* [Given passage]
----------

Purpose of the Study:

  • To develop an automated method for proposing novel heterogeneous catalysts.
  • To leverage machine learning, specifically generative adversarial networks (GANs), in catalyst design.
  • To enhance the performance of catalysts for ammonia (NH3) formation reactions.

Main Methods:

  • Combined microkinetic analysis based on density functional theory (DFT) with generative adversarial network (GAN) for catalyst proposal.
  • Calculated turnover frequencies (TOF) for NH3 formation on Rh-Ru alloy surfaces using DFT-based microkinetics.
  • Explicitly considered six elementary reactions including N2 dissociation, H2 dissociation, NHx formation, and NH3 desorption.

Main Results:

  • Successfully generated new alloy surfaces not present in the initial DFT dataset.

----------

* [Provided records]

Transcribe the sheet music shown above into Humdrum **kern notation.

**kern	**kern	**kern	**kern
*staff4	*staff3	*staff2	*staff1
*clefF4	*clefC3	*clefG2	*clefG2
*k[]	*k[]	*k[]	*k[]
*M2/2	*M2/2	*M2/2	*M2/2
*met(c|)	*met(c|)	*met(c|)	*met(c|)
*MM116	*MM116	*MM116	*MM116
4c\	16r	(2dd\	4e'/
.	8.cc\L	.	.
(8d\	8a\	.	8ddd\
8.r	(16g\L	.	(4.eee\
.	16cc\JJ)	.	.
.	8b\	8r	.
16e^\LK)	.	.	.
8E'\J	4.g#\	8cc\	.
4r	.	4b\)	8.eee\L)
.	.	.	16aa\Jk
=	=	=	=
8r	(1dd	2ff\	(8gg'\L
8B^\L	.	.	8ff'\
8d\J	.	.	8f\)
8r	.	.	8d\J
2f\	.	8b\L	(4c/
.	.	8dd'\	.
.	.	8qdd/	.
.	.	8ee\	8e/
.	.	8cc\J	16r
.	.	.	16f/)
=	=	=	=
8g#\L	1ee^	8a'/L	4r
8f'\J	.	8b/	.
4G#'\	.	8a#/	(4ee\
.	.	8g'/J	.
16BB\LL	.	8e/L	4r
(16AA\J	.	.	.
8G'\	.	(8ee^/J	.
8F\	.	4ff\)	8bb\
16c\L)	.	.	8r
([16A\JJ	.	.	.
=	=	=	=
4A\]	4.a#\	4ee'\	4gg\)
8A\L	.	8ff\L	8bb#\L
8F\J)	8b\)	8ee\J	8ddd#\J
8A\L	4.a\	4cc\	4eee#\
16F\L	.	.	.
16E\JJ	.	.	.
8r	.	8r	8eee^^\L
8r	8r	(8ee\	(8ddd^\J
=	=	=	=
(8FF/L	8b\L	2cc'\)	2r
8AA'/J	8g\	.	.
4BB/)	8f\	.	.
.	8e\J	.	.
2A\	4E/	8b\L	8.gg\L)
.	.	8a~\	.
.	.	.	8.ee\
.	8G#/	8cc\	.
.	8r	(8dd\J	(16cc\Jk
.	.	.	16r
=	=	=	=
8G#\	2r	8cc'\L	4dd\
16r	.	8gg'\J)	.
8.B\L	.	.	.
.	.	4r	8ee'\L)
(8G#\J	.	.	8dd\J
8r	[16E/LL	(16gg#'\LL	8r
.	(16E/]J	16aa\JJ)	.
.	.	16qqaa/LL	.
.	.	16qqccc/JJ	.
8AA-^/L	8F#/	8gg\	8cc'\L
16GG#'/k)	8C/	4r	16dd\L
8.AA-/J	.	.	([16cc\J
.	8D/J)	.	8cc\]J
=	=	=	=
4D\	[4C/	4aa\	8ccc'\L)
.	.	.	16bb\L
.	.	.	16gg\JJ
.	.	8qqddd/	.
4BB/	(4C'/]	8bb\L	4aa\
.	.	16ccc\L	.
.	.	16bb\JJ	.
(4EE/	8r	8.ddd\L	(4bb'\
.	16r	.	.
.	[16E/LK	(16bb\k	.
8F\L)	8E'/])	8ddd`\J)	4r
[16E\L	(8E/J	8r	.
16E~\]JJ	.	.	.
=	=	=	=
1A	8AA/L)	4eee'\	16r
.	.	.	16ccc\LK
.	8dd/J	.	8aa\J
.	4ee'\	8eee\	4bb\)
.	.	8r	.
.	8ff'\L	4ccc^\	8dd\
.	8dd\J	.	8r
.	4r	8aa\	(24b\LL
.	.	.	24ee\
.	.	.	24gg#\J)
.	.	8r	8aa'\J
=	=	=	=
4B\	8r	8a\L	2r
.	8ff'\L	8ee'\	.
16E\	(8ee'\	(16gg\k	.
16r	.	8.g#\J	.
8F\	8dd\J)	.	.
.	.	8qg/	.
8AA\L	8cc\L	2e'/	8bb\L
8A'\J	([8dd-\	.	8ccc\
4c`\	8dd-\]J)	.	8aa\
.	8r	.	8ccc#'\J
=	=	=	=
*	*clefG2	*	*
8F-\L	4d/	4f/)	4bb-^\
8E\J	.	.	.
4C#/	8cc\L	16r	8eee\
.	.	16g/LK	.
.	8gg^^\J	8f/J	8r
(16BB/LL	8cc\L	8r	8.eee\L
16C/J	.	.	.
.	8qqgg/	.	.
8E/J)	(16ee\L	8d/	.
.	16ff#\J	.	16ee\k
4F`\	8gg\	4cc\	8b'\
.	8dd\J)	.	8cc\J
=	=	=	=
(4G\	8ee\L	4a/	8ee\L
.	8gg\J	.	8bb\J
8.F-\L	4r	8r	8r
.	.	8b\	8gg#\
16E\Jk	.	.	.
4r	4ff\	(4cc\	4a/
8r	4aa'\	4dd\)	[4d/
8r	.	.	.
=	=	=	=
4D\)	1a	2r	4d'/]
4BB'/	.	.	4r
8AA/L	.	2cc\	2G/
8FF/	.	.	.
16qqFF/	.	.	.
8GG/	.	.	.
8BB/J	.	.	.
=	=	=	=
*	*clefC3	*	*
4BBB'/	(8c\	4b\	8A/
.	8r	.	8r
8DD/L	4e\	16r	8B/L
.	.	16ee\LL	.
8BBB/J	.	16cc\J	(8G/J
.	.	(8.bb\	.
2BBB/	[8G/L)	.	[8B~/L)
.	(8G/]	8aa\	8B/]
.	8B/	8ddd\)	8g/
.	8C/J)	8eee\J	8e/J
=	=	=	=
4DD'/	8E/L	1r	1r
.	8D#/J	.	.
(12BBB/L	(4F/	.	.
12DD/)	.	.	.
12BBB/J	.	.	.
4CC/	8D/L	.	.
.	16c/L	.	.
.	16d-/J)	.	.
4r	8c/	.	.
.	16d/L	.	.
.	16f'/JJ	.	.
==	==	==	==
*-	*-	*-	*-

----------

* [Tasks and exercises]
1. In the catalyst study summary, swap "novel" for "new" in the part starting with "Purpose of the" and going on through "for catalyst proposal.", and write that part out again.
2. Translate this sentence from the catalyst study summary into French: "To develop an automated method for proposing novel heterogeneous catalysts."
3. Write what comes next in the catalyst study summary, picking up after its last line.
The lines above are separate material from the catalyst study summary.

* [Responses in order]
1.
Purpose of the Study:

  • To develop an automated method for proposing new heterogeneous catalysts.
  • To leverage machine learning, specifically generative adversarial networks (GANs), in catalyst design.
  • To enhance the performance of catalysts for ammonia (NH3) formation reactions.

Main Methods:

  • Combined microkinetic analysis based on density functional theory (DFT) with generative adversarial network (GAN) for catalyst proposal.

2. Développer une méthode automatisée pour proposer de nouveaux catalyseurs hétérogènes.

3.
  • The generated surfaces exhibited significantly higher NH3 formation turnover frequencies (TOF).
  • Enhanced N2 dissociation exothermicity on the generated surfaces correlated with higher TOF.

Conclusions:

  • Demonstrates the feasibility of automated catalyst material improvement using DFT and GANs.
  • Highlights the potential of integrating computational chemistry with machine learning for accelerated materials discovery.
  • Suggests a pathway for designing superior heterogeneous catalysts for reactions like ammonia synthesis.